— -- Physician and hospital groups are voicing opposition to the new health care bill, the American Health Care Act, over concerns that many patients could lose health coverage.
Those opposed to the bill include the American Hospital Association, the American Medical Association and the American Academy of Pediatrics.
In a letter to congressional leaders, Dr. James Madara, the CEO of the AMA, said the bill could harm vulnerable patients in its current form, especially those covered by the expansion of Medicaid under the Affordable Care Act, which provides federal matching funds for states who choose to opt-in and offer Medicaid to adults who are up to 138 percent above the poverty line.
"While we agree that there are problems with the ACA that must be addressed, we cannot support the AHCA as drafted because of the expected decline in health insurance coverage and the potential harm it would cause to vulnerable patient populations," Madara wrote on behalf of the AMA, the largest association of physicians and medical students in the U.S.
He cited concerns about the plan outlined in the AHCA to stop Medicaid expansion in 2020. Under the AHCA, states that offer the Medicaid expansion would continue receiving federal funds for those already enrolled, but would not receive federal funds as of 2020 for new candidates who only qualify for Medicaid under expansion rules.
"Medicaid expansion has proven highly successful in providing coverage for lower income individuals," Madara said.
The American Hospital Association also sent a letter voicing "significant concerns" about the current bill. Specifically, it believes the bill could lead to "tremendous instability" for people seeking affordable health insurance.

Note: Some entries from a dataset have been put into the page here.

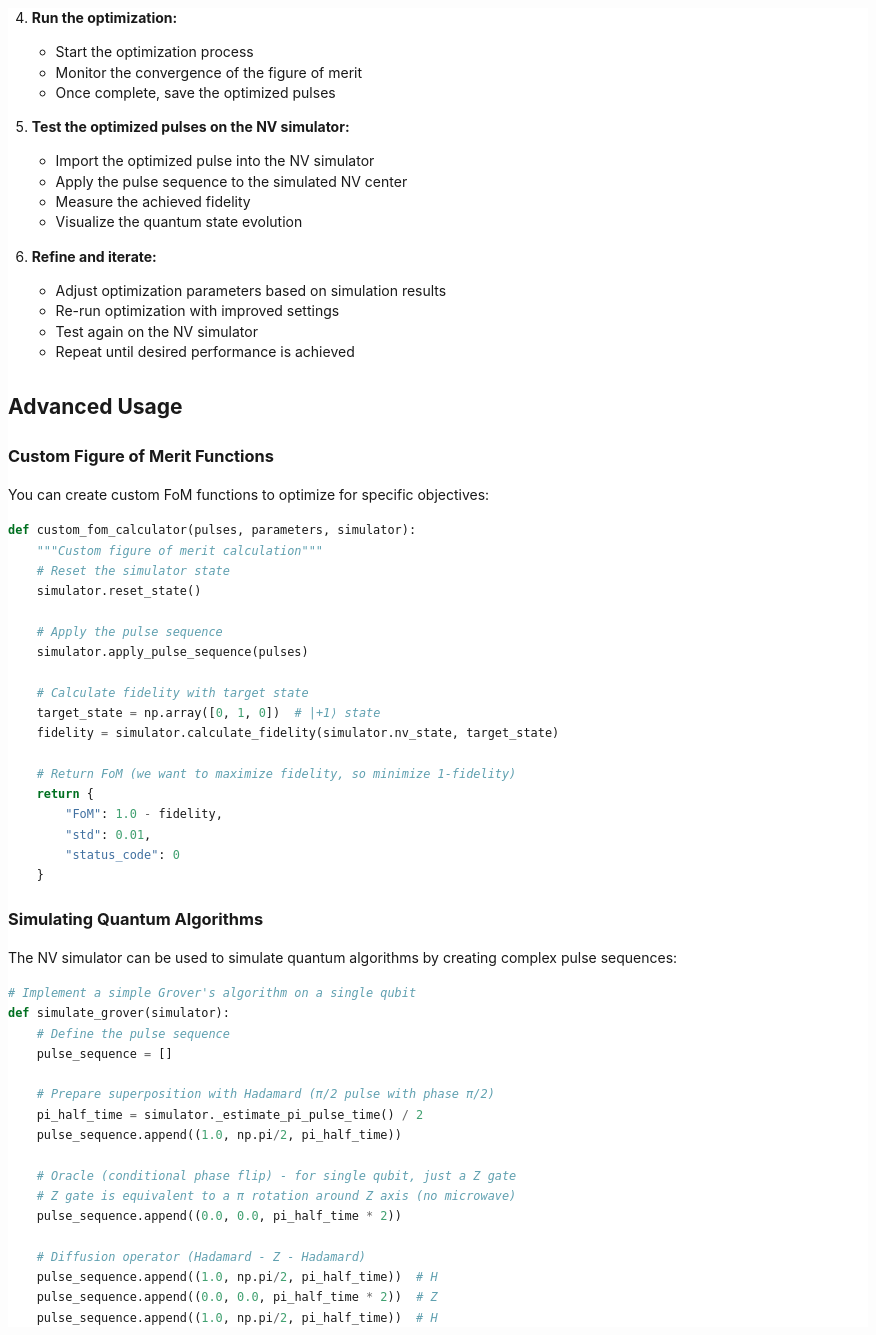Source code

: 4. **Run the optimization:**
   - Start the optimization process
   - Monitor the convergence of the figure of merit
   - Once complete, save the optimized pulses

5. **Test the optimized pulses on the NV simulator:**
   - Import the optimized pulse into the NV simulator
   - Apply the pulse sequence to the simulated NV center
   - Measure the achieved fidelity
   - Visualize the quantum state evolution

6. **Refine and iterate:**
   - Adjust optimization parameters based on simulation results
   - Re-run optimization with improved settings
   - Test again on the NV simulator
   - Repeat until desired performance is achieved

## Advanced Usage <a name="advanced-usage"></a>

### Custom Figure of Merit Functions

You can create custom FoM functions to optimize for specific objectives:

```python
def custom_fom_calculator(pulses, parameters, simulator):
    """Custom figure of merit calculation"""
    # Reset the simulator state
    simulator.reset_state()
    
    # Apply the pulse sequence
    simulator.apply_pulse_sequence(pulses)
    
    # Calculate fidelity with target state
    target_state = np.array([0, 1, 0])  # |+1⟩ state
    fidelity = simulator.calculate_fidelity(simulator.nv_state, target_state)
    
    # Return FoM (we want to maximize fidelity, so minimize 1-fidelity)
    return {
        "FoM": 1.0 - fidelity,
        "std": 0.01,
        "status_code": 0
    }
```

### Simulating Quantum Algorithms

The NV simulator can be used to simulate quantum algorithms by creating complex pulse sequences:

```python
# Implement a simple Grover's algorithm on a single qubit
def simulate_grover(simulator):
    # Define the pulse sequence
    pulse_sequence = []
    
    # Prepare superposition with Hadamard (π/2 pulse with phase π/2)
    pi_half_time = simulator._estimate_pi_pulse_time() / 2
    pulse_sequence.append((1.0, np.pi/2, pi_half_time))
    
    # Oracle (conditional phase flip) - for single qubit, just a Z gate
    # Z gate is equivalent to a π rotation around Z axis (no microwave)
    pulse_sequence.append((0.0, 0.0, pi_half_time * 2))
    
    # Diffusion operator (Hadamard - Z - Hadamard)
    pulse_sequence.append((1.0, np.pi/2, pi_half_time))  # H
    pulse_sequence.append((0.0, 0.0, pi_half_time * 2))  # Z
    pulse_sequence.append((1.0, np.pi/2, pi_half_time))  # H
```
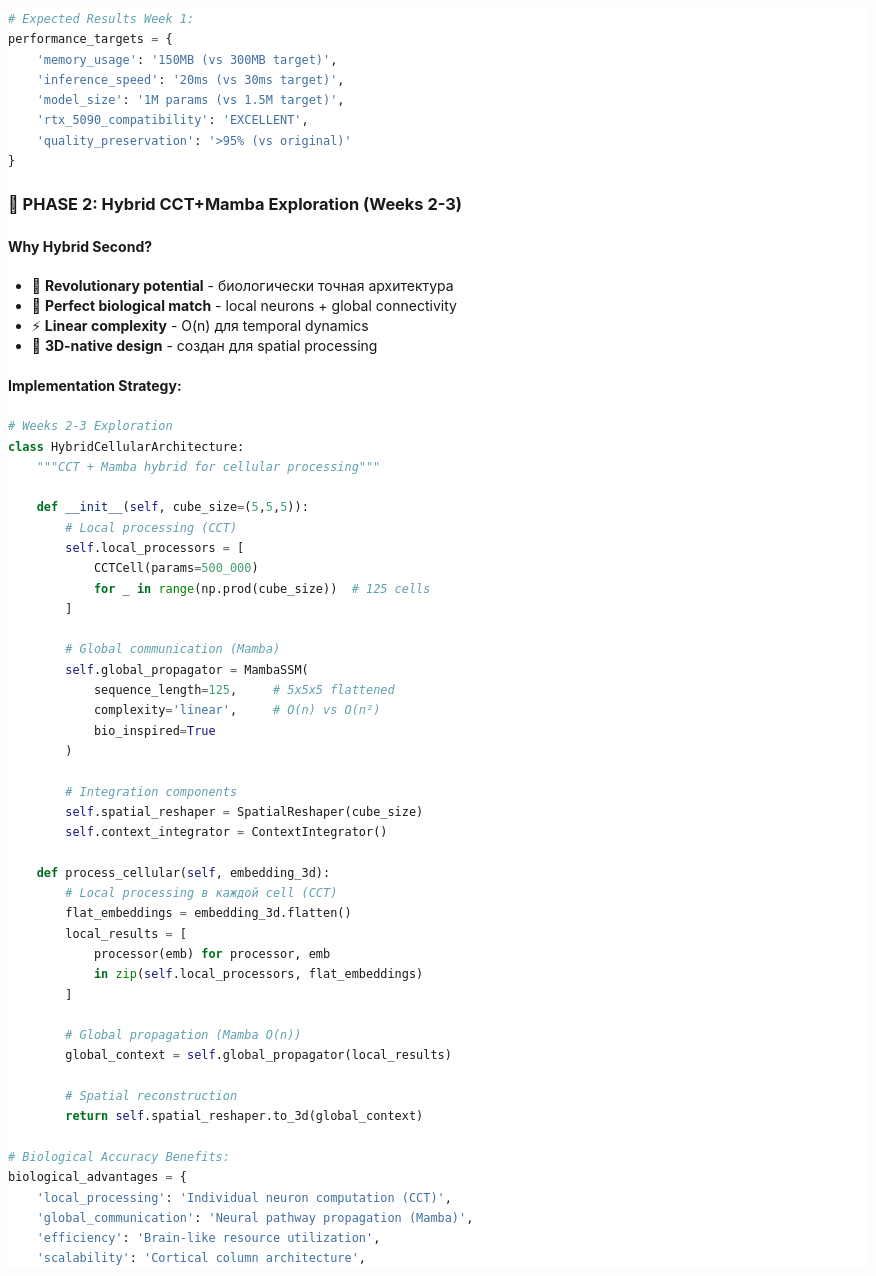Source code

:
 ```python
# Expected Results Week 1:
performance_targets = {
    'memory_usage': '150MB (vs 300MB target)',
    'inference_speed': '20ms (vs 30ms target)',
    'model_size': '1M params (vs 1.5M target)',
    'rtx_5090_compatibility': 'EXCELLENT',
    'quality_preservation': '>95% (vs original)'
}
```

### **🧪 PHASE 2: Hybrid CCT+Mamba Exploration (Weeks 2-3)**

#### **Why Hybrid Second?**

- 🚀 **Revolutionary potential** - биологически точная архитектура
- 🧠 **Perfect biological match** - local neurons + global connectivity
- ⚡ **Linear complexity** - O(n) для temporal dynamics
- 🎯 **3D-native design** - создан для spatial processing

#### **Implementation Strategy:**

```python
# Weeks 2-3 Exploration
class HybridCellularArchitecture:
    """CCT + Mamba hybrid for cellular processing"""

    def __init__(self, cube_size=(5,5,5)):
        # Local processing (CCT)
        self.local_processors = [
            CCTCell(params=500_000)
            for _ in range(np.prod(cube_size))  # 125 cells
        ]

        # Global communication (Mamba)
        self.global_propagator = MambaSSM(
            sequence_length=125,     # 5x5x5 flattened
            complexity='linear',     # O(n) vs O(n²)
            bio_inspired=True
        )

        # Integration components
        self.spatial_reshaper = SpatialReshaper(cube_size)
        self.context_integrator = ContextIntegrator()

    def process_cellular(self, embedding_3d):
        # Local processing в каждой cell (CCT)
        flat_embeddings = embedding_3d.flatten()
        local_results = [
            processor(emb) for processor, emb
            in zip(self.local_processors, flat_embeddings)
        ]

        # Global propagation (Mamba O(n))
        global_context = self.global_propagator(local_results)

        # Spatial reconstruction
        return self.spatial_reshaper.to_3d(global_context)

# Biological Accuracy Benefits:
biological_advantages = {
    'local_processing': 'Individual neuron computation (CCT)',
    'global_communication': 'Neural pathway propagation (Mamba)',
    'efficiency': 'Brain-like resource utilization',
    'scalability': 'Cortical column architecture',
```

"Absent Congressional Budget Office analysis, our assessment of this legislation as currently drafted is that it is likely to result in a substantial reduction in the number of Americans able to buy affordable health insurance or maintain coverage under the Medicaid program," officials from the American Hospital Association said in the letter.
The American Academy of Pediatrics, an organization of 66,000 physicians specializing in medical care for children, teens and young adults, opposed the bill in a letter to members of Congress, saying it would undo recent gains in health insurance coverage for children. The group estimated that 95 percent of children are now insured, including those covered through Medicaid, the Children's Health Insurance Program and the Affordable Care Act.
The AAP opposed Medicaid changes under the American Health Care Act, such as moving away from an entitlement program, with states receiving open-ended federal funds for Medicaid recipients, to block grants, with states receiving per person allotments that cannot exceed designated totals.
"Medicaid has been a crucial source of health care coverage for children for over 50 years," the group said, reporting that 36 million children are currently covered via Medicaid. "Per capita caps would degrade the quality of care offered in the Medicaid program and would hinder the ability of states to respond to public health crises and other fluctuations in health care costs and the need for services."